__Qué hacer__
• a. ¿Qué países menciona el texto sobre los migrantes haitianos en Chile? Enuméralos todos.
• b. ¿Puedes reescribir el fragmento del texto sobre los migrantes haitianos en Chile que empieza en "Las consultas en" y termina en "verbal de impresiones.", cambiando "seguro" por "estable"?

__Texto para analizar__
- - - -

Finalmente, Haití posee una religión propia de tipo totémico y animista -el vudú- carente de conexiones con el resto del mundo. Esto agudiza las particularidades culturales de sus habitantes y ha generado un sentimiento muy profundo de abandono, palpable de generación en generación y que se hace presente entre quienes han emigrado.

En consecuencia, en Chile las comunidades haitianas reflejan aquella característica que con fines operacionales se puede denominar asociatividad fragmentada. En ellas se aprecia la fuerza de liderazgos personalizados, muchas veces surgidos de manera espontánea o circunstancial y generada a partir de cuestiones coyunturales relacionadas básicamente con temas de subsistencia, de apoyos laborales y socorros recíprocos. Todo esto inserto en una dificultad mayor, cual es la percepción de su proyecto migratorio como una decisión individual con apoyo básicamente en entornos familiares. Se deben destacar como esfuerzos interesantes, tendientes a la mancomunidad, las tres experiencias de
radios que transmiten en castellano y creole (Konbit, Bezma y Vybrasion). Las tres de carácter semiendógeno pues cuentan con el apoyo de ONGs chilenas y puede asumirse que su impacto es relativo.

Las consultas en terreno, realizadas con migrantes haitianos y con asistentes de municipales o de ONGs, arrojan que todos destacan su arribo a un país que definen como seguro y con mayor nivel de desarrollo que Haití, más accesible para la migración que EEUU, Canadá o Francia, menos racista que EEUU o República Dominicana, y con más posibilidades que Brasil. También dejan entrever cierta disonancia entre las realidades encontradas y las expectativas, lo que apunta a decisiones de emigrar tomadas en contextos de distorsiones propias del rumor y la simple transferencia verbal de impresiones.

También, muchos hacen referencia a la sensación de soledad que tienen en territorio nacional lo que es atribuible a la dificultad de adaptarse a un sentido de amistad distinto; síntoma de distinción idiosincrática severa.

Puede sostenerse igualmente que esta caracterización que denominamos asociatividad
fragmentada se agudiza con la heterogeneidad de las agrupaciones. En efecto, investigaciones de campo y estudios del DEM coinciden en la identificación de algunos perfiles de inmigrantes haitianos que dejan en claro las dificultades de desarrollar una asociatividad espontánea. Son perfiles que alimentan microcosmos originados en una sociedad como la haitiana carentes de utilitatis communio y que fueron descritos ut supra.

El perfil «A» responde a individuos con la disponibilidad de recursos (dinero, contactos o familia) sea en Chile o en otro país receptor, especialmente EEUU, Canadá, o
Francia, y que por lo mismo, se plantea la posibilidad individual de re-emigrar. El perfil «B» con ciertas carencias respecto al «A» pero que busca permanecer aprovechando las posibilidades que ofrece Chile, y el perfil «C» muy precarizado, que por lo general se advierte en personas provenientes de sectores rurales de Haití, que han sufrido expulsiones desde la República Dominicana y son mirados con desdén por los individuos de perfiles anteriores. En ellos el sentimiento de abandono es especialmente marcado.

- - - -

__Datos almacenados__
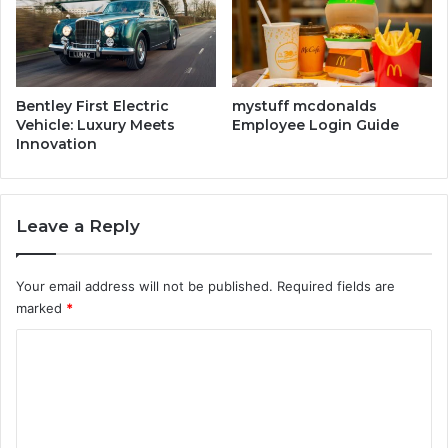
i
m
e
A
f
Bentley First Electric
mystuff mcdonalds
t
Vehicle: Luxury Meets
Employee Login Guide
Innovation
e
r
W
a
Leave a Reply
r
e
h
Your email address will not be published.
Required fields are
o
marked
*
u
s
C
e
o
I
m
m
p
m
a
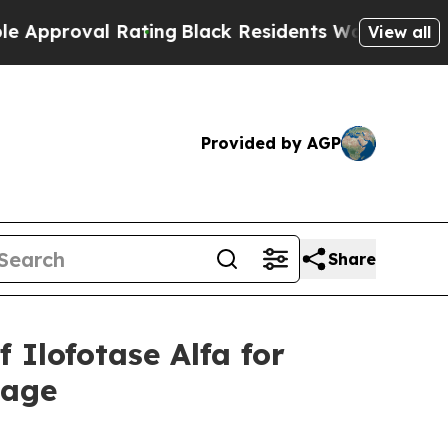
val Rating
Black Residents Warned of Abusive Cop
View all
Provided by AGP
Share
Ilofotase Alfa for
mage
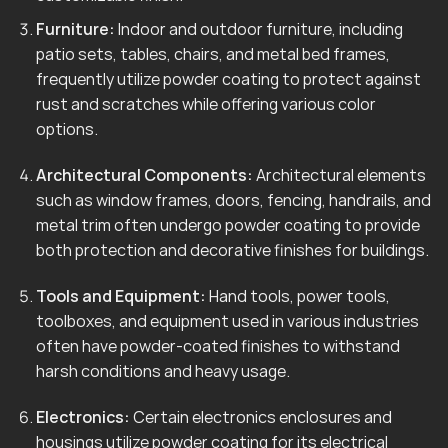
Furniture:
Indoor and outdoor furniture, including
patio sets, tables, chairs, and metal bed frames,
frequently utilize powder coating to protect against
rust and scratches while offering various color
options.
Architectural Components:
Architectural elements
such as window frames, doors, fencing, handrails, and
metal trim often undergo powder coating to provide
both protection and decorative finishes for buildings.
Tools and Equipment:
Hand tools, power tools,
toolboxes, and equipment used in various industries
often have powder-coated finishes to withstand
harsh conditions and heavy usage.
Electronics:
Certain electronics enclosures and
housings utilize powder coating for its electrical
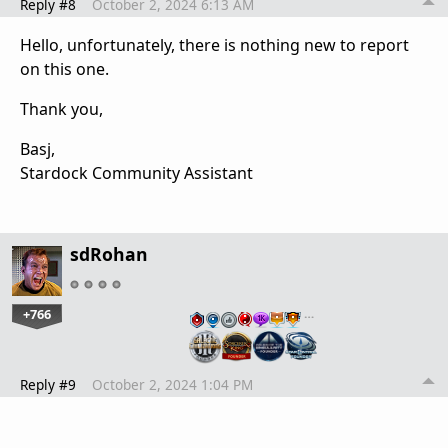
Reply #8
October 2, 2024 6:13 AM
Hello, unfortunately, there is nothing new to report
on this one.
Thank you,
Basj,
Stardock Community Assistant
sdRohan
+766
…
Reply #9
October 2, 2024 1:04 PM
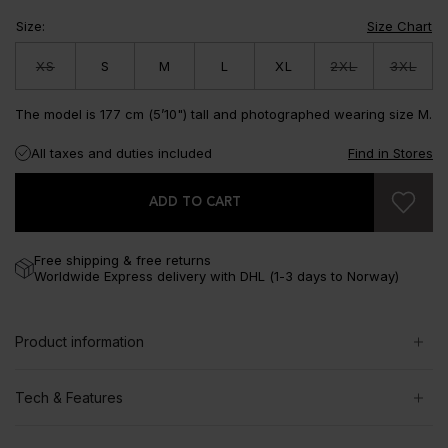
Size
:
Size Chart
XS
S
M
L
XL
2XL
3XL
The model is 177 cm (5’10") tall and photographed wearing size M.
All taxes and duties included
Find in Stores
ADD TO CART
Free shipping & free returns
Worldwide Express delivery with DHL (1-3 days to Norway)
Product information
Tech & Features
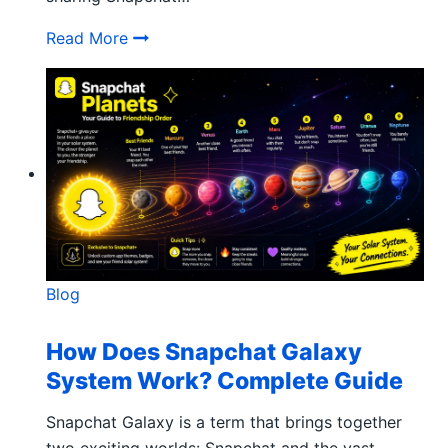
What does Copied to Clipboard Mean on
Read More
Blog
How Does Snapchat Galaxy
System Work? Complete Guide
Snapchat Galaxy is a term that brings together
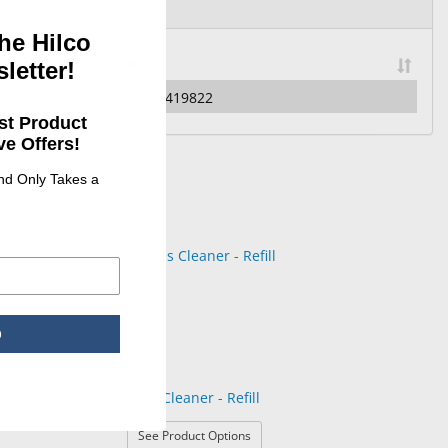
he Hilco
UPC
letter!
010164419822
st Product
e Offers!
and Only Takes a
p
Lens Cleaner - Refill
: Lens Cleaner - Refill
See Product Options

- - - -

__Respuestas__
• a.
- Haití
- Chile
- EEUU
- Canadá
- Francia
- República Dominicana
- Brasil

• b.
Las consultas en terreno, realizadas con migrantes haitianos y con asistentes de municipales o de ONGs, arrojan que todos destacan su arribo a un país que definen como estable y con mayor nivel de desarrollo que Haití, más accesible para la migración que EEUU, Canadá o Francia, menos racista que EEUU o República Dominicana, y con más posibilidades que Brasil. También dejan entrever cierta disonancia entre las realidades encontradas y las expectativas, lo que apunta a decisiones de emigrar tomadas en contextos de distorsiones propias del rumor y la simple transferencia verbal de impresiones.